We’ve
decided to exchange our one-bedroom for a relatively nearby two-bedroom with a
little more wiggle room. It’s something we’ve been considering for a long time
but finally it’s time. More room and a change of scenery will be good for us.
So we’ve given notice and plan to move around the Fourth of July. We’re still
working out the exact timeline for cleaning the carpets and painting and
actually moving the furniture and household goods. And then there’s
transferring the utilities and forwarding the mail and saying goodbye to our
first place together and finding a new route home.
I
hate moving. I’ve done a lot of it as an adult and I’ve always hated it. This
time, the actual packing up and moving is not what concerns me—I know our
friends will be glad to help. It’s leaving our first home together and the
place where we knew Toby—where he lived with us.
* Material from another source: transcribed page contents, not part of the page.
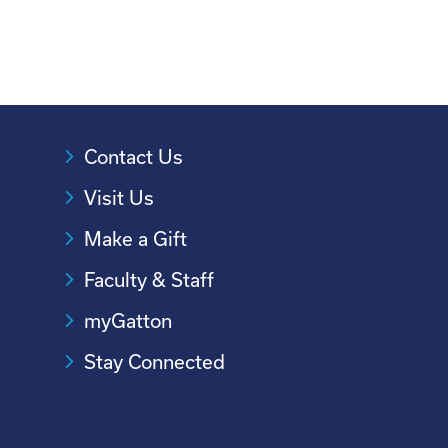
Contact Us
Visit Us
Make a Gift
Faculty & Staff
myGatton
Stay Connected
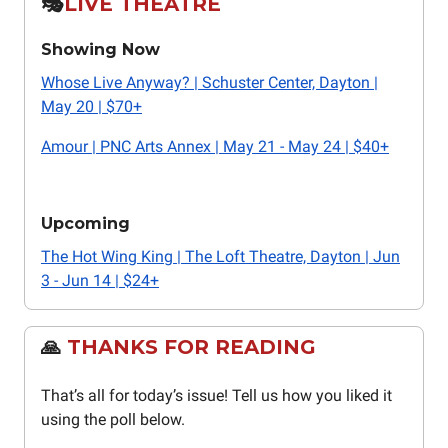
🎭️
LIVE THEATRE
Showing Now
Whose Live Anyway? | Schuster Center, Dayton |
May 20 | $70+
Amour | PNC Arts Annex | May 21 - May 24 | $40+
Upcoming
The Hot Wing King | The Loft Theatre, Dayton | Jun
3 - Jun 14 | $24+
🙏
THANKS FOR READING
That’s all for today’s issue! Tell us how you liked it
using the poll below.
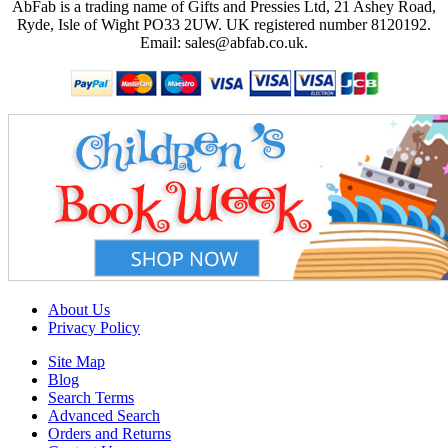
AbFab is a trading name of Gifts and Pressies Ltd, 21 Ashey Road,
Ryde, Isle of Wight PO33 2UW.
UK registered number 8120192.
Email: sales@abfab.co.uk.
About Us
Privacy Policy
Site Map
Blog
Search Terms
Advanced Search
Orders and Returns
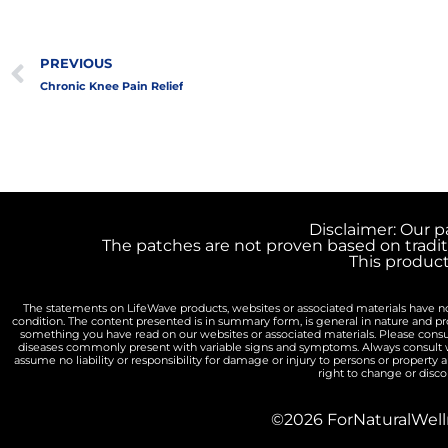
Prev
PREVIOUS
Chronic Knee Pain Relief
Disclaimer: Our p
The patches are not proven based on tradit
This produc
The statements on LifeWave products, websites or associated materials have not
condition. The content presented is in summary form, is general in nature and p
something you have read on our websites or associated materials. Please consu
diseases commonly present with variable signs and symptoms. Always consult wi
assume no liability or responsibility for damage or injury to persons or property 
right to change or disco
©2026 ForNaturalWelln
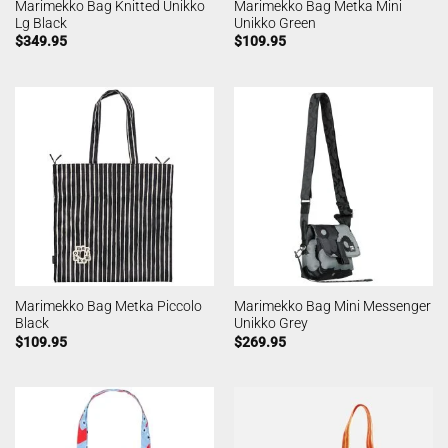
Marimekko Bag Knitted Unikko
Marimekko Bag Metka Mini
Lg Black
Unikko Green
$
349.95
$
109.95
Marimekko Bag Metka Piccolo
Marimekko Bag Mini Messenger
Black
Unikko Grey
$
109.95
$
269.95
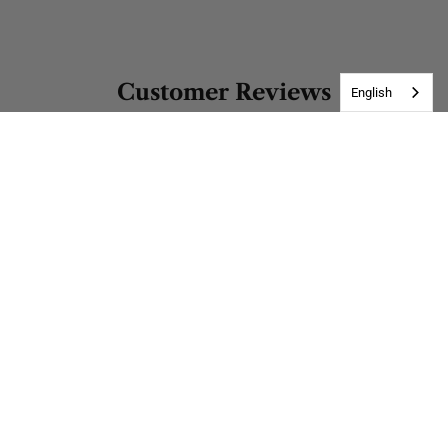
Customer Reviews
English
Be the first to write a review
Write a review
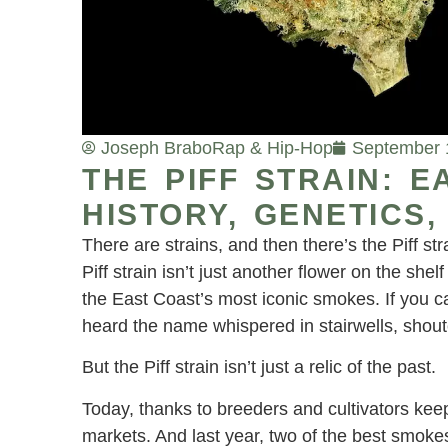
Joseph Brabo
Rap & Hip-Hop
September 
THE PIFF STRAIN: 
HISTORY, GENETICS
There are strains, and then there’s the Piff 
Piff strain isn’t just another flower on the shelf 
the East Coast’s most iconic smokes. If you 
heard the name whispered in stairwells, shoute
But the Piff strain isn’t just a relic of the past.
Today, thanks to breeders and cultivators keepin
markets. And last year, two of the best smok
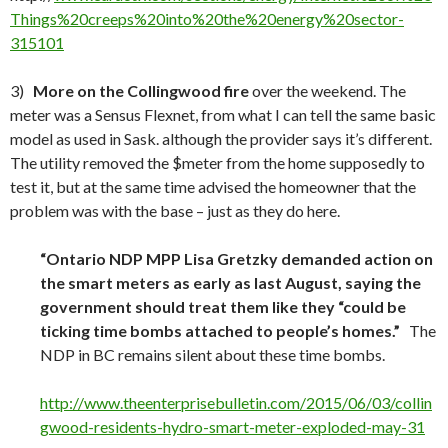
Things%20creeps%20into%20the%20energy%20sector-
315101
3)
More on the Collingwood fire
over the weekend. The
meter was a Sensus Flexnet, from what I can tell the same basic
model as used in Sask. although the provider says it’s different.
The utility removed the $meter from the home supposedly to
test it, but at the same time advised the homeowner that the
problem was with the base – just as they do here.
“
Ontario NDP MPP Lisa Gretzky demanded action on
the smart meters as early as last August, saying the
government should treat them like they “could be
ticking time bombs attached to people’s homes.”
The
NDP in BC remains silent about these time bombs.
http://www.theenterprisebulletin.com/2015/06/03/collin
gwood-residents-hydro-smart-meter-exploded-may-31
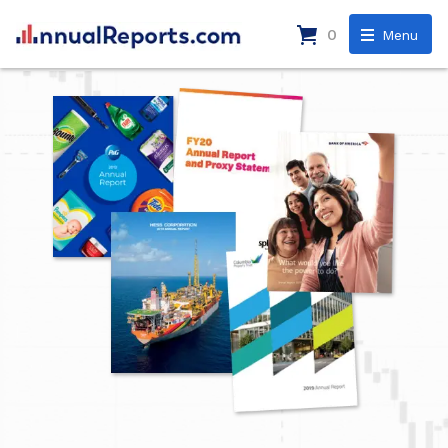
0
Menu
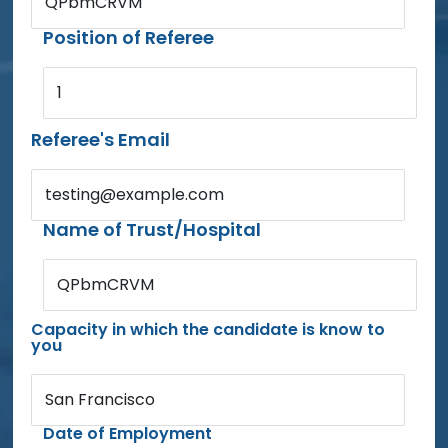
QPbmCRVM
Position of Referee
1
Referee's Email
testing@example.com
Name of Trust/Hospital
QPbmCRVM
Capacity in which the candidate is know to
you
San Francisco
Date of Employment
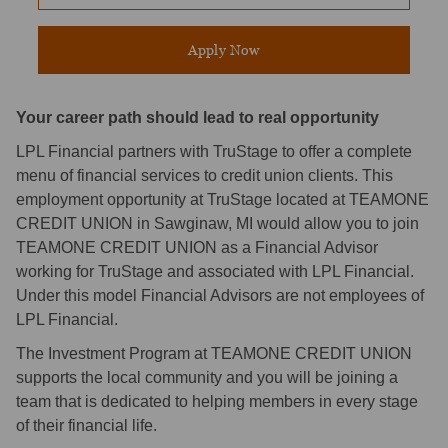
Apply Now
Your career path should lead to real opportunity
LPL Financial partners with TruStage to offer a complete
menu of financial services to credit union clients. This
employment opportunity at TruStage located at TEAMONE
CREDIT UNION in Sawginaw, MI would allow you to join
TEAMONE CREDIT UNION as a Financial Advisor
working for TruStage and associated with LPL Financial.
Under this model Financial Advisors are not employees of
LPL Financial.
The Investment Program at TEAMONE CREDIT UNION
supports the local community and you will be joining a
team that is dedicated to helping members in every stage
of their financial life.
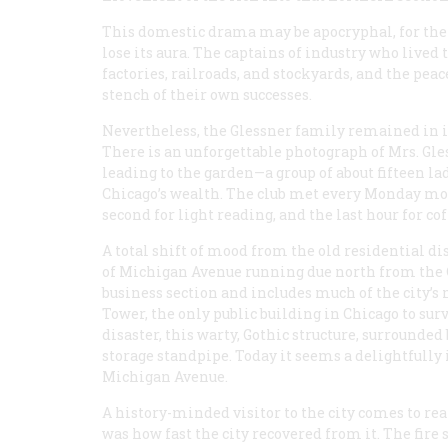
This domestic drama may be apocryphal, for there
lose its aura. The captains of industry who lived
factories, railroads, and stockyards, and the pea
stench of their own successes.
Nevertheless, the Glessner family remained in it
There is an unforgettable photograph of Mrs. Gles
leading to the garden—a group of about fifteen la
Chicago’s wealth. The club met every Monday morn
second for light reading, and the last hour for co
A total shift of mood from the old residential di
of Michigan Avenue running due north from the C
business section and includes much of the city’s
Tower, the only public building in Chicago to survi
disaster, this warty, Gothic structure, surrounded 
storage standpipe. Today it seems a delightfully
Michigan Avenue.
A history-minded visitor to the city comes to rea
was how fast the city recovered from it. The fire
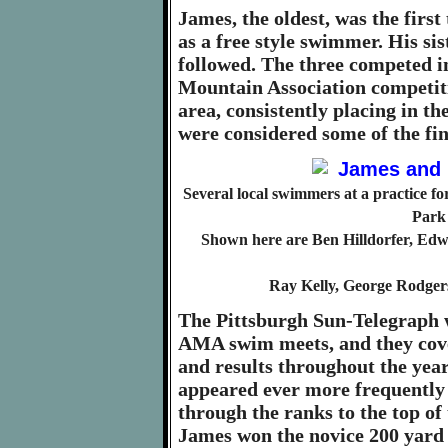
James, the oldest, was the first
as a free style swimmer. His s
followed. The three competed 
Mountain Association competiti
area, consistently placing in th
were considered some of the fin
Several local swimmers at a practice 
Park 
Shown here are Ben Hilldorfer, Edwa
Ray Kelly, George Rodger
The Pittsburgh Sun-Telegraph w
AMA swim meets, and they cove
and results throughout the yea
appeared ever more frequently
through the ranks to the top of
James won the novice 200 yard 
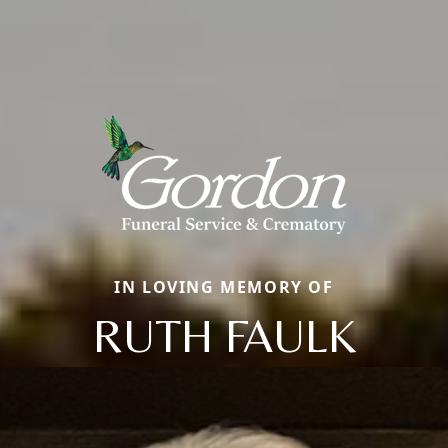
IN LOVING MEMORY OF
RUTH FAULK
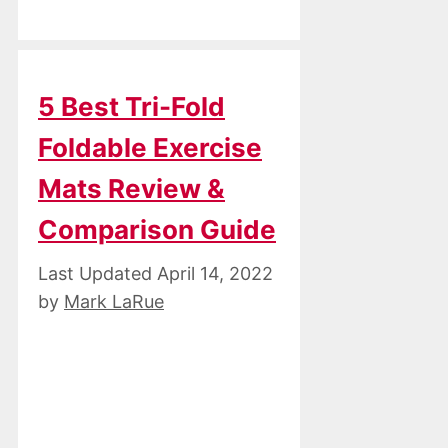
5 Best Tri-Fold
Foldable Exercise
Mats Review &
Comparison Guide
April 14, 2022
by
Mark LaRue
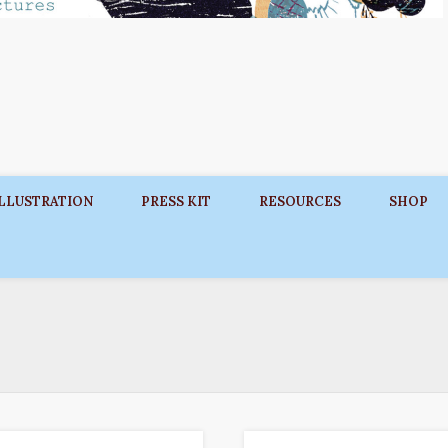
ILLUSTRATION
PRESS KIT
RESOURCES
SHOP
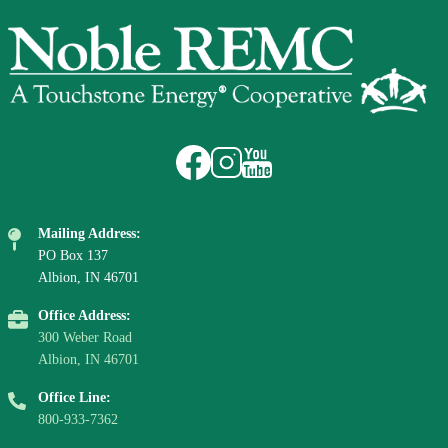
Image
Image
Image
Image
Mailing Address:
PO Box 137
Albion, IN 46701
Office Address:
300 Weber Road
Albion, IN 46701
Office Line:
800-933-7362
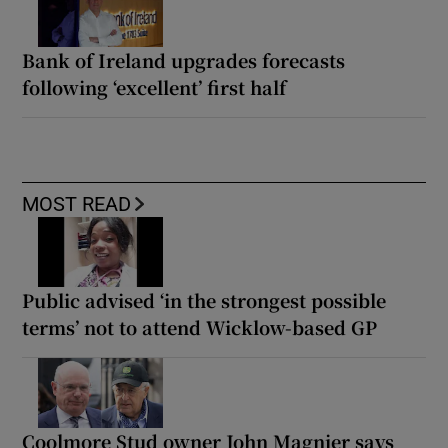
Bank of Ireland upgrades forecasts
following ‘excellent’ first half
MOST READ
Public advised ‘in the strongest possible
terms’ not to attend Wicklow-based GP
Coolmore Stud owner John Magnier says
It’s the memories these walls
harbor, that are palpable to me when I look around and will be less so when I
no longer come here. The memories and the emotions are both sweet and painful
and the whole thing seems incredibly intense right now.
So
I am being gentle with myself, planning and preparing on paper for now and
leaving the surface of things intact until the week before. My heart is already
in tatters—I can’t bear to live with everything torn up yet. The week before,
yes, but not for a whole month.
Toby
would be six months old now. It feels so unreal. Sometimes I wake up in the
morning and feel the awful reality wash over me again as if for the first time.
And I realize I’d had a few minutes or hours of oblivious respite from the
awareness of loss that is my constant companion.
So
I will continue to be brave, one moment at a time. I trust Him, even though I
don’t understand. Thank you for continuing to pray for us.
Oh,
and if you want to help us move, text me. (Praying counts too, but you don’t have
to text! Although it’s always nice to know that you’re thinking about us!)